### EXERCISE REQUIREMENTS
Provide the data again in its entirety, exactly as given.

- Opening Delimiter -

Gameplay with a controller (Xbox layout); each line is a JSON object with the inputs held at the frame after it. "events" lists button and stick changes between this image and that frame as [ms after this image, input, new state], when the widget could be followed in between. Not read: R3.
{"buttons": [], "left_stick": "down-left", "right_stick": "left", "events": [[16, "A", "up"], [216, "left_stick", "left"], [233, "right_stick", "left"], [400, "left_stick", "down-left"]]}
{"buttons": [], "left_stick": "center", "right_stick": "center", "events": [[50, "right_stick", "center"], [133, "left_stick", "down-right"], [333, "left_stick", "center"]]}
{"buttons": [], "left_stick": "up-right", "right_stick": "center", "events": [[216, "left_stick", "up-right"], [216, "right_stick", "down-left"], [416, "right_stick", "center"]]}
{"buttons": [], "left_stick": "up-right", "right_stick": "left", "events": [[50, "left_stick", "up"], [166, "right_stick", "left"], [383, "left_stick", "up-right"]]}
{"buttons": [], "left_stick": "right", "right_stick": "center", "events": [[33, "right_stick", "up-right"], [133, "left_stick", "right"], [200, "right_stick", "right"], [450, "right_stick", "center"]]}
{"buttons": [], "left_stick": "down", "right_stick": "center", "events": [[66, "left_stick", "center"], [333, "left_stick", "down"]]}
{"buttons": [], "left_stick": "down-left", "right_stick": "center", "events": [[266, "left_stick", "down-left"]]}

- Closing Delimiter -

### ANSWER SPACE
Gameplay with a controller (Xbox layout); each line is a JSON object with the inputs held at the frame after it. "events" lists button and stick changes between this image and that frame as [ms after this image, input, new state], when the widget could be followed in between. Not read: R3.
{"buttons": [], "left_stick": "down-left", "right_stick": "left", "events": [[16, "A", "up"], [216, "left_stick", "left"], [233, "right_stick", "left"], [400, "left_stick", "down-left"]]}
{"buttons": [], "left_stick": "center", "right_stick": "center", "events": [[50, "right_stick", "center"], [133, "left_stick", "down-right"], [333, "left_stick", "center"]]}
{"buttons": [], "left_stick": "up-right", "right_stick": "center", "events": [[216, "left_stick", "up-right"], [216, "right_stick", "down-left"], [416, "right_stick", "center"]]}
{"buttons": [], "left_stick": "up-right", "right_stick": "left", "events": [[50, "left_stick", "up"], [166, "right_stick", "left"], [383, "left_stick", "up-right"]]}
{"buttons": [], "left_stick": "right", "right_stick": "center", "events": [[33, "right_stick", "up-right"], [133, "left_stick", "right"], [200, "right_stick", "right"], [450, "right_stick", "center"]]}
{"buttons": [], "left_stick": "down", "right_stick": "center", "events": [[66, "left_stick", "center"], [333, "left_stick", "down"]]}
{"buttons": [], "left_stick": "down-left", "right_stick": "center", "events": [[266, "left_stick", "down-left"]]}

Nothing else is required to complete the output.